• **TASK ITEM**: How many lines in the items below contain the word "ankle"? Case counts; give only the number.

Items from a dataset
++++

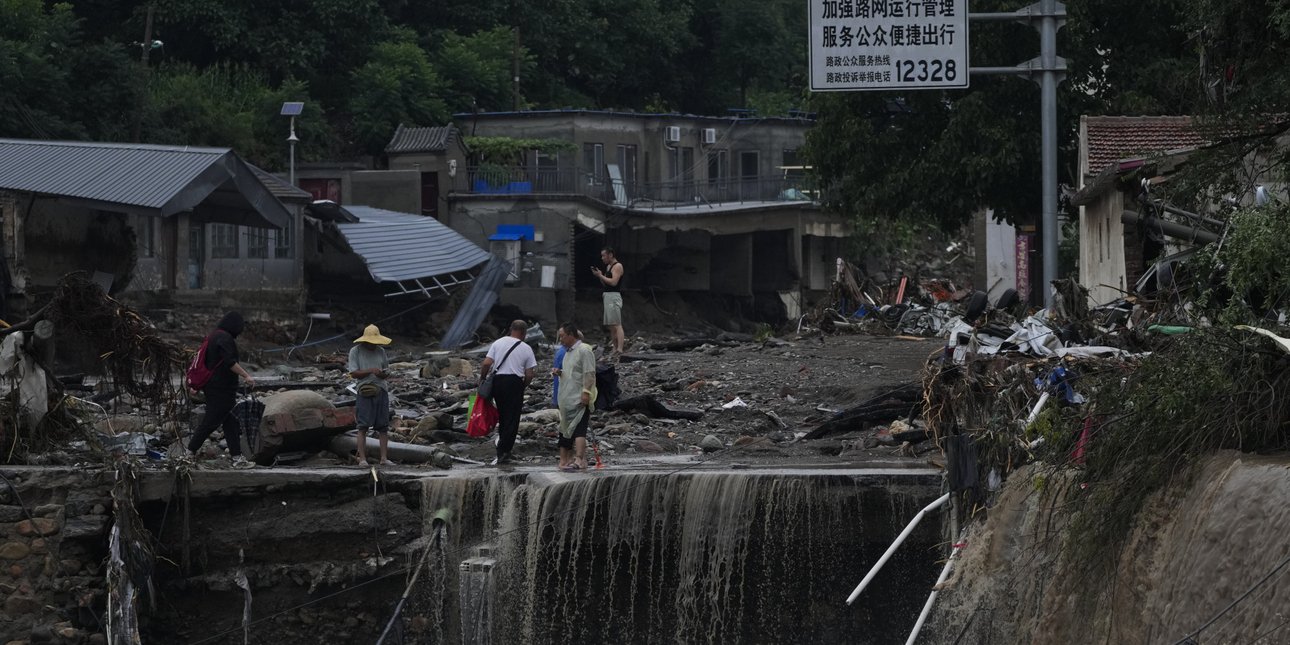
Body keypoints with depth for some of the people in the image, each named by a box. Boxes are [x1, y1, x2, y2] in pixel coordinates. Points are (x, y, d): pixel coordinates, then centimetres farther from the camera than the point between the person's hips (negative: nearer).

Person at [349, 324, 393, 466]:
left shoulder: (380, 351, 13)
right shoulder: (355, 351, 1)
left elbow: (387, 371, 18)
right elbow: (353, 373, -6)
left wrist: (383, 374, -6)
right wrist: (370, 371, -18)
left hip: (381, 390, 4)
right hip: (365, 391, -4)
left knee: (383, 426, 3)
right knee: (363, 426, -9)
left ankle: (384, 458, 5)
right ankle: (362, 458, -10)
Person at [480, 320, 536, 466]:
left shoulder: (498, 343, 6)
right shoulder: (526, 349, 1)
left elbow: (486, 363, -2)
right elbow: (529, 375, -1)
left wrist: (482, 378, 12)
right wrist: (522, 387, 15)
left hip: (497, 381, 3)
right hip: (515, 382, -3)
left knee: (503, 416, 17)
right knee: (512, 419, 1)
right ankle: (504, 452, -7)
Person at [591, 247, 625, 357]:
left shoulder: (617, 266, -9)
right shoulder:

++++

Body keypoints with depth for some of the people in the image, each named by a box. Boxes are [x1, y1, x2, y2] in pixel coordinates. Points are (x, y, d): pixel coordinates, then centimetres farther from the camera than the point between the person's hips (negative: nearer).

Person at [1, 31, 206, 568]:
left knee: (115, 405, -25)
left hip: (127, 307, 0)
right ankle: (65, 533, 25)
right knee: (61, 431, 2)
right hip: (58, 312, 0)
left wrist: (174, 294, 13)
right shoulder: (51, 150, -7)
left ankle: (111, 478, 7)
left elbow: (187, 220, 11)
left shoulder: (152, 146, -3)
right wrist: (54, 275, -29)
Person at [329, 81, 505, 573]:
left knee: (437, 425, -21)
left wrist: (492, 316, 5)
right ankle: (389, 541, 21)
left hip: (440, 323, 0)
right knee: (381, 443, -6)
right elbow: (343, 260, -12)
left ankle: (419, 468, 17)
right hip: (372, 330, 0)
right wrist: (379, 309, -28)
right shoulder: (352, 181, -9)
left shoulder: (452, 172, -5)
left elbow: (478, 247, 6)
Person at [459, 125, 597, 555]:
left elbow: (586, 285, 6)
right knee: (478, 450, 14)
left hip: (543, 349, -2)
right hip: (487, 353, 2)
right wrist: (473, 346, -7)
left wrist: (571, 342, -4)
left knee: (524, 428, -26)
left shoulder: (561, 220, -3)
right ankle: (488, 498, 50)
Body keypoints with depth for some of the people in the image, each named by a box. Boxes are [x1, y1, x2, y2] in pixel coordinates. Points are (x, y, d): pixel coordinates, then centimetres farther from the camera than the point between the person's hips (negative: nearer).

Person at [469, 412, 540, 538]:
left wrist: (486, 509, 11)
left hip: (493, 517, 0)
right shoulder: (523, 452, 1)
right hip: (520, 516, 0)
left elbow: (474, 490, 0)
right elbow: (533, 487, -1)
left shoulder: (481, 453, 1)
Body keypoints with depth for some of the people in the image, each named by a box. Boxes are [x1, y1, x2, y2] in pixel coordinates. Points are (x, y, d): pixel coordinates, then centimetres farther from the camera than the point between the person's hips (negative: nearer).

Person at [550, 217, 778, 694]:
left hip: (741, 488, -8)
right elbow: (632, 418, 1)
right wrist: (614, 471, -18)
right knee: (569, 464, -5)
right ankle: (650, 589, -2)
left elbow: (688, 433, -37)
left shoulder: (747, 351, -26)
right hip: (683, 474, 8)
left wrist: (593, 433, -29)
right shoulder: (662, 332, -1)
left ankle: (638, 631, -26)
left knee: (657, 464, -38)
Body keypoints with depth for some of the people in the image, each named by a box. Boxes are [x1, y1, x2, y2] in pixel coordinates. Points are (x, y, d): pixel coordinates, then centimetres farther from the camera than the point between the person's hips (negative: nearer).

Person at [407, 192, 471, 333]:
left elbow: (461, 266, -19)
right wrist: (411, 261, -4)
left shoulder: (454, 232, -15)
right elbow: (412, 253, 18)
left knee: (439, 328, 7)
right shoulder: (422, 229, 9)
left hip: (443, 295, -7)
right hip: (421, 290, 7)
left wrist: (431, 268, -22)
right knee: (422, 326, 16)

++++

• **ANSWER TO THIS EXERCISE**: 10